### SELEZIONE
============

Testo di Luca Martinelli
In un libro per Slow Food Editore, Carlo Catani e Carlo Petrini offrono ai consumatori nuovi strumenti per superare e allargare il concetto di “chilometro zero”, aggiornando e approfondendo la definizione di cibo buono, pulito e giusto
Sono passati quindici anni da quando Coldiretti Veneto ha inventato l’idea di “chilometro zero”, rivolto in particolare ai menu proposti da coloro che trasformano materie prime locali e stagionali. Due anni prima, nel 2005, Carlo Petrini aveva pubblicato per Slow Food Editore il libro-manifesto Buono, pulito e giusto, che – forte dell’esperienza di Terra Madre – ci ha regalato una visione del mondo che ha rovesciato gli stereotipi sul cibo, l’ambiente, la natura, l’agricoltura.

============

### ESERCIZI DA SVOLGERE
**1)** Risponda alle seguenti domande sul brano relativo al chilometro zero:
(a) Quale organizzazione ha inventato l'idea di "chilometro zero"?
(b) In quale anno Carlo Petrini pubblicò il libro-manifesto Buono, pulito e giusto?
(c) Chi sono gli autori del libro pubblicato per Slow Food Editore?
**2)** Elenchi tutti gli ambiti sui quali, secondo il brano relativo al chilometro zero, la visione di Buono, pulito e giusto ha rovesciato gli stereotipi.
**3)** Prosegua il brano sul chilometro zero a partire dalla sua ultima frase.
Il materiale raccolto non ha alcun ruolo in questo lavoro.

### MATERIALE RACCOLTO
============

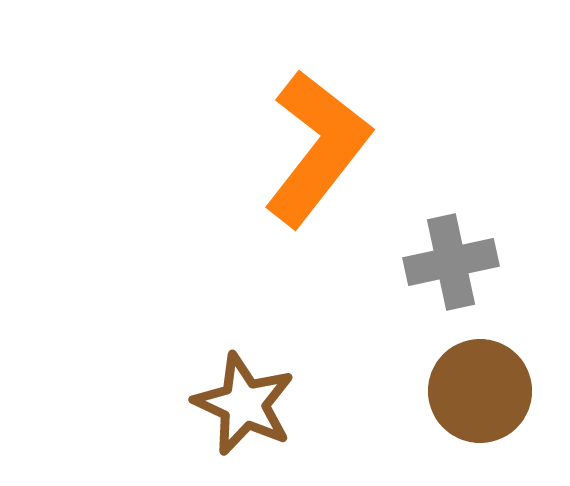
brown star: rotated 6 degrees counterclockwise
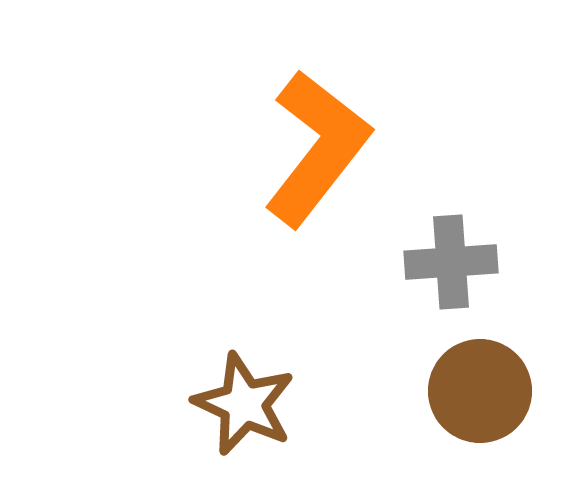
gray cross: rotated 8 degrees clockwise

============

### RISPOSTE AGLI ESERCIZI
**1)**
(a) Coldiretti Veneto.
(b) Nel 2005.
(c) Carlo Catani e Carlo Petrini.

**2)** Il cibo, l'ambiente, la natura, l'agricoltura.

**3)**
Alla fine di quest’estate 2022, mentre gli effetti dei cambiamenti climatici sull’agricoltura e la speculazione finanziaria sui combustibili fossili legata alla guerra in corso tra Russia e Ucraina mettono in discussione tante certezze, lo stesso Petrini – gastronomo militante da oltre trent’anni, fondatore di Slow Food – ha pubblicato insieme a Carlo Catani (già direttore e oggi docente dell’Università di Scienza Gastronomiche di Pollenzo): Il chilometro consapevole(240 pagine, 14,50 euro, Slow Food Editore). È il testo che finalmente ci permette di andare oltre il chilometro zero, concetto molto accattivante e di innegabile successo che in alcuni casi non offre al consumatore la certezza che ciò che acquistiamo all’interno di un’azienda agricola o al mercato contadino sia davvero cibo “buono, pulito e giusto”.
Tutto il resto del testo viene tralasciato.